(Input records):
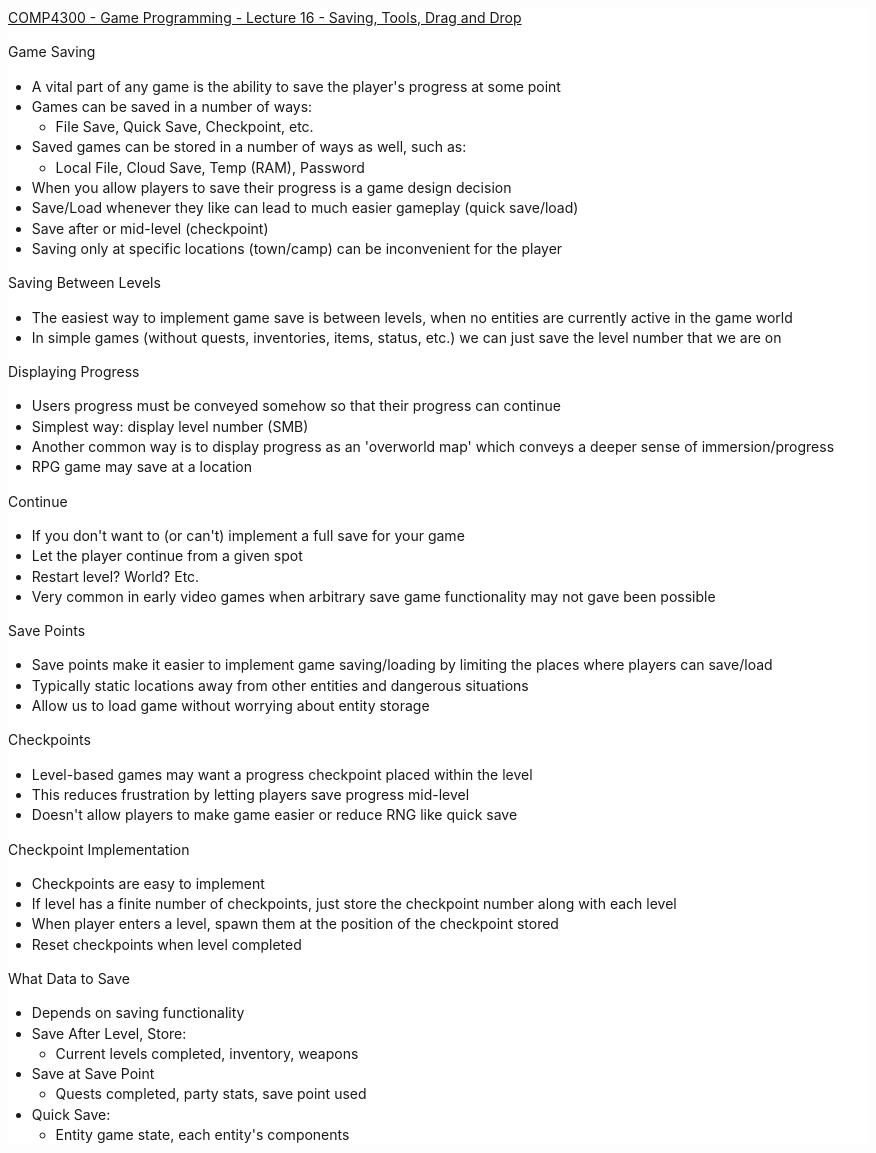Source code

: [COMP4300 - Game Programming - Lecture 16 - Saving, Tools, Drag and Drop](https://youtu.be/02ITGTalU5w?si=wipDrV--5nLnhXDz)

Game Saving
* A vital part of any game is the ability to save the player's progress at some point
* Games can be saved in a number of ways:
	* File Save, Quick Save, Checkpoint, etc.
* Saved games can be stored in a number of ways as well, such as:
	* Local File, Cloud Save, Temp (RAM), Password
* When you allow players to save their progress is a game design decision
* Save/Load whenever they like can lead to much easier gameplay (quick save/load)
* Save after or mid-level (checkpoint)
* Saving only at specific locations (town/camp) can be inconvenient for the player

Saving Between Levels
* The easiest way to implement game save is between levels, when no entities are currently active in the game world
* In simple games (without quests, inventories, items, status, etc.) we can just save the level number that we are on

Displaying Progress
* Users progress must be conveyed somehow so that their progress can continue
* Simplest way: display level number (SMB)
* Another common way is to display progress as an 'overworld map' which conveys a deeper sense of immersion/progress
* RPG game may save at a location

Continue
* If you don't want to (or can't) implement a full save for your game
* Let the player continue from a given spot
* Restart level? World? Etc.
* Very common in early video games when arbitrary save game functionality may not gave been possible

Save Points
* Save points make it easier to implement game saving/loading by limiting the places where players can save/load
* Typically static locations away from other entities and dangerous situations
* Allow us to load game without worrying about entity storage

Checkpoints
* Level-based games may want a progress checkpoint placed within the level
* This reduces frustration by letting players save progress mid-level
* Doesn't allow players to make game easier or reduce RNG like quick save
 
Checkpoint Implementation
* Checkpoints are easy to implement
* If level has a finite number of checkpoints, just store the checkpoint number along with each level
* When player enters a level, spawn them at the position of the checkpoint stored
* Reset checkpoints when level completed

What Data to Save
* Depends on saving functionality
* Save After Level, Store:
	* Current levels completed, inventory, weapons
* Save at Save Point
	* Quests completed, party stats, save point used
* Quick Save:
	* Entity game state, each entity's components
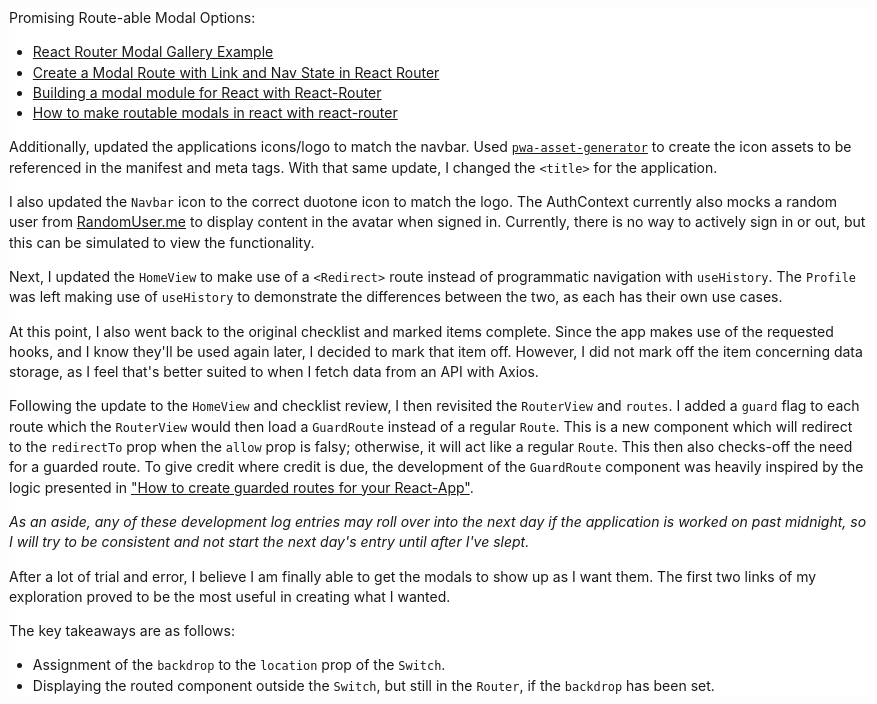Promising Route-able Modal Options:

- [React Router Modal Gallery Example](https://reactrouter.com/web/example/modal-gallery)
- [Create a Modal Route with Link and Nav State in React Router](https://codedaily.io/tutorials/47/Create-a-Modal-Route-with-Link-and-Nav-State-in-React-Router)
- [Building a modal module for React with React-Router](https://blog.logrocket.com/building-a-modal-module-for-react-with-react-router/)
- [How to make routable modals in react with react-router](https://dev.to/unorthodev/how-to-make-routable-modals-in-react-with-react-router-3hgp)

Additionally, updated the applications icons/logo to match the navbar.
Used [`pwa-asset-generator`](https://github.com/onderceylan/pwa-asset-generator) to create the icon assets to be referenced in the manifest and meta tags.
With that same update, I changed the `<title>` for the application.

I also updated the `Navbar` icon to the correct duotone icon to
match the logo.
The AuthContext currently also mocks a random user from [RandomUser.me](https://randomuser.me/) to display content in the avatar when signed in.
Currently, there is no way to actively sign in or out, but this can be simulated to view the functionality.

Next, I updated the `HomeView` to make use of a `<Redirect>` route instead of programmatic navigation with `useHistory`.
The `Profile` was left making use of `useHistory` to demonstrate the differences between the two, as each has their own use cases.

At this point, I also went back to the original checklist and marked items complete.
Since the app makes use of the requested hooks, and I know they'll be used again later, I decided to mark that item off.
However, I did not mark off the item concerning data storage, as I feel that's better suited to when I fetch data from an API with Axios.

Following the update to the `HomeView` and checklist review, I then revisited the `RouterView` and `routes`.
I added a `guard` flag to each route which the `RouterView` would then load a `GuardRoute` instead of a regular `Route`.
This is a new component which will redirect to the `redirectTo` prop when the `allow` prop is falsy; otherwise, it will act like a regular `Route`.
This then also checks-off the need for a guarded route.
To give credit where credit is due, the development of the `GuardRoute` component was heavily inspired by the logic presented in ["How to create guarded routes for your React-App"](https://blog.netcetera.com/how-to-create-guarded-routes-for-your-react-app-d2fe7c7b6122).

_As an aside, any of these development log entries may roll over into the next day if the application is worked on past midnight, so I will try to be consistent and not start the next day's entry until after I've slept._

After a lot of trial and error, I believe I am finally able to get the modals to show up as I want them.
The first two links of my exploration proved to be the most useful in creating what I wanted.

The key takeaways are as follows:

- Assignment of the `backdrop` to the `location` prop of the `Switch`.
- Displaying the routed component outside the `Switch`, but still in the `Router`, if the `backdrop` has been set.
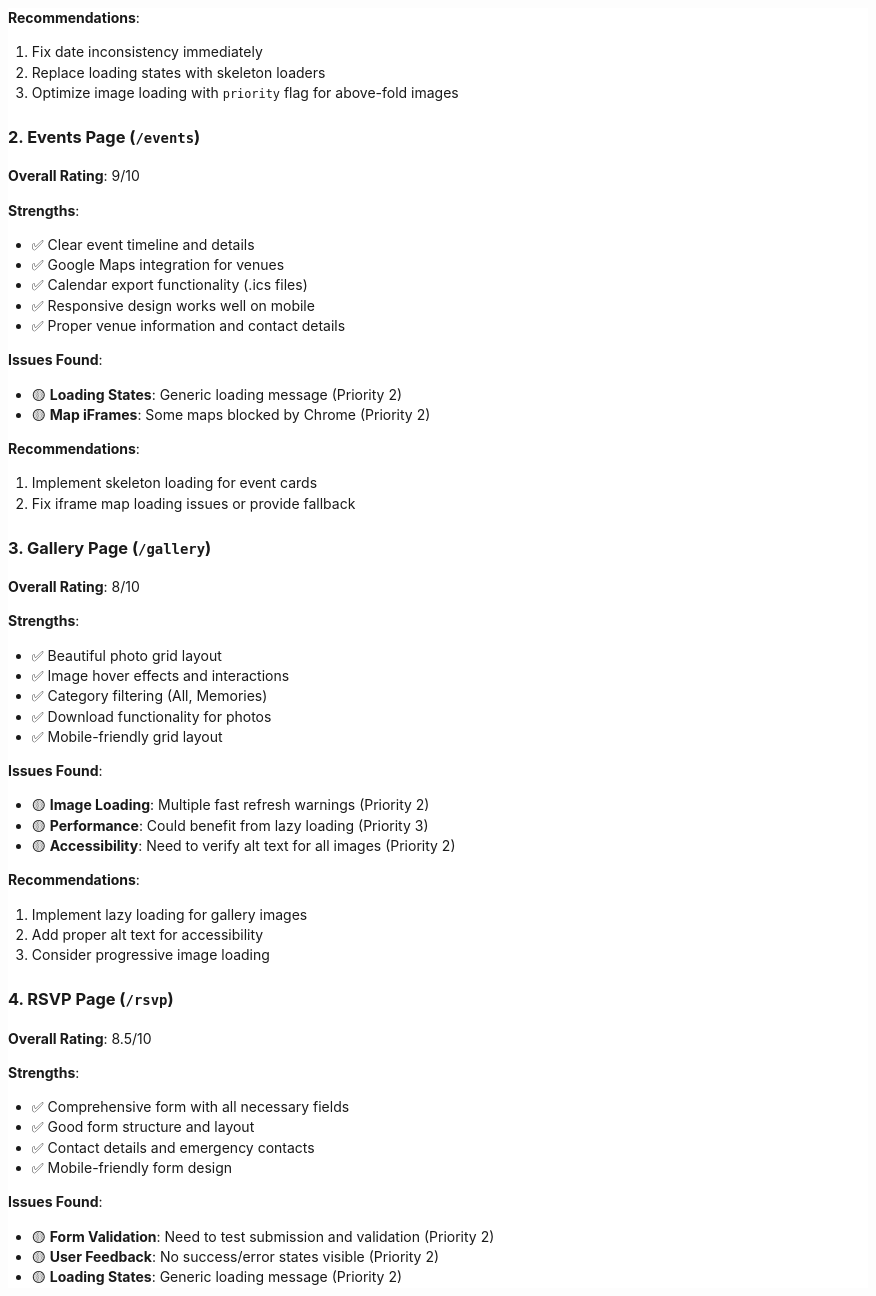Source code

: **Recommendations**:
1. Fix date inconsistency immediately
2. Replace loading states with skeleton loaders
3. Optimize image loading with `priority` flag for above-fold images

### 2. Events Page (`/events`)
**Overall Rating**: 9/10

**Strengths**:
- ✅ Clear event timeline and details
- ✅ Google Maps integration for venues
- ✅ Calendar export functionality (.ics files)
- ✅ Responsive design works well on mobile
- ✅ Proper venue information and contact details

**Issues Found**:
- 🟡 **Loading States**: Generic loading message (Priority 2)
- 🟡 **Map iFrames**: Some maps blocked by Chrome (Priority 2)

**Recommendations**:
1. Implement skeleton loading for event cards
2. Fix iframe map loading issues or provide fallback

### 3. Gallery Page (`/gallery`)
**Overall Rating**: 8/10

**Strengths**:
- ✅ Beautiful photo grid layout
- ✅ Image hover effects and interactions
- ✅ Category filtering (All, Memories)
- ✅ Download functionality for photos
- ✅ Mobile-friendly grid layout

**Issues Found**:
- 🟡 **Image Loading**: Multiple fast refresh warnings (Priority 2)
- 🟡 **Performance**: Could benefit from lazy loading (Priority 3)
- 🟡 **Accessibility**: Need to verify alt text for all images (Priority 2)

**Recommendations**:
1. Implement lazy loading for gallery images
2. Add proper alt text for accessibility
3. Consider progressive image loading

### 4. RSVP Page (`/rsvp`)
**Overall Rating**: 8.5/10

**Strengths**:
- ✅ Comprehensive form with all necessary fields
- ✅ Good form structure and layout
- ✅ Contact details and emergency contacts
- ✅ Mobile-friendly form design

**Issues Found**:
- 🟡 **Form Validation**: Need to test submission and validation (Priority 2)
- 🟡 **User Feedback**: No success/error states visible (Priority 2)
- 🟡 **Loading States**: Generic loading message (Priority 2)
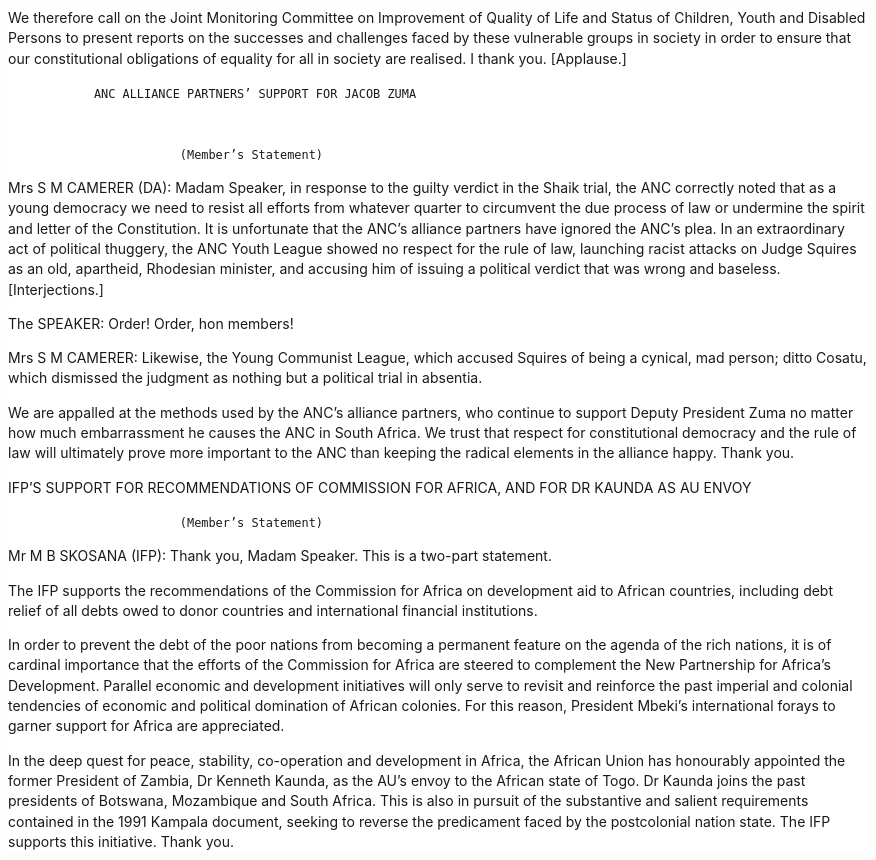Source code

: We therefore call on the Joint Monitoring Committee on Improvement of
Quality of Life and Status of Children, Youth and Disabled Persons to
present reports on the successes and challenges faced by these vulnerable
groups in society in order to ensure that our constitutional obligations of
equality for all in society are realised. I thank you. [Applause.]


                ANC ALLIANCE PARTNERS’ SUPPORT FOR JACOB ZUMA


                            (Member’s Statement)

Mrs S M CAMERER (DA): Madam Speaker, in response to the guilty verdict in
the Shaik trial, the ANC correctly noted that as a young democracy we need
to resist all efforts from whatever quarter to circumvent the due process
of law or undermine the spirit and letter of the Constitution.
It is unfortunate that the ANC’s alliance partners have ignored the ANC’s
plea. In an extraordinary act of political thuggery, the ANC Youth League
showed no respect for the rule of law, launching racist attacks on Judge
Squires as an old, apartheid, Rhodesian minister, and accusing him of
issuing a political verdict that was wrong and baseless. [Interjections.]

The SPEAKER: Order! Order, hon members!

Mrs S M CAMERER: Likewise, the Young Communist League, which accused
Squires of being a cynical, mad person; ditto Cosatu, which dismissed the
judgment as nothing but a political trial in absentia.

We are appalled at the methods used by the ANC’s alliance partners, who
continue to support Deputy President Zuma no matter how much embarrassment
he causes the ANC in South Africa. We trust that respect for constitutional
democracy and the rule of law will ultimately prove more important to the
ANC than keeping the radical elements in the alliance happy. Thank you.


   IFP’S SUPPORT FOR RECOMMENDATIONS OF COMMISSION FOR AFRICA, AND FOR DR
                             KAUNDA AS AU ENVOY


                            (Member’s Statement)

Mr M B SKOSANA (IFP): Thank you, Madam Speaker. This is a two-part
statement.

The IFP supports the recommendations of the Commission for Africa on
development aid to African countries, including debt relief of all debts
owed to donor countries and international financial institutions.

In order to prevent the debt of the poor nations from becoming a permanent
feature on the agenda of the rich nations, it is of cardinal importance
that the efforts of the Commission for Africa are steered to complement the
New Partnership for Africa’s Development. Parallel economic and development
initiatives will only serve to revisit and reinforce the past imperial and
colonial tendencies of economic and political domination of African
colonies. For this reason, President Mbeki’s international forays to garner
support for Africa are appreciated.

In the deep quest for peace, stability, co-operation and development in
Africa, the African Union has honourably appointed the former President of
Zambia, Dr Kenneth Kaunda, as the AU’s envoy to the African state of Togo.
Dr Kaunda joins the past presidents of Botswana, Mozambique and South
Africa. This is also in pursuit of the substantive and salient requirements
contained in the 1991 Kampala document, seeking to reverse the predicament
faced by the postcolonial nation state. The IFP supports this initiative.
Thank you.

(Work request): Copy the lines above exactly, beginning at the line that has "progress can continue" and stopping after the line that has "players can save/load", and omit the rest.

(Solution for this task):
* Users progress must be conveyed somehow so that their progress can continue
* Simplest way: display level number (SMB)
* Another common way is to display progress as an 'overworld map' which conveys a deeper sense of immersion/progress
* RPG game may save at a location

Continue
* If you don't want to (or can't) implement a full save for your game
* Let the player continue from a given spot
* Restart level? World? Etc.
* Very common in early video games when arbitrary save game functionality may not gave been possible

Save Points
* Save points make it easier to implement game saving/loading by limiting the places where players can save/load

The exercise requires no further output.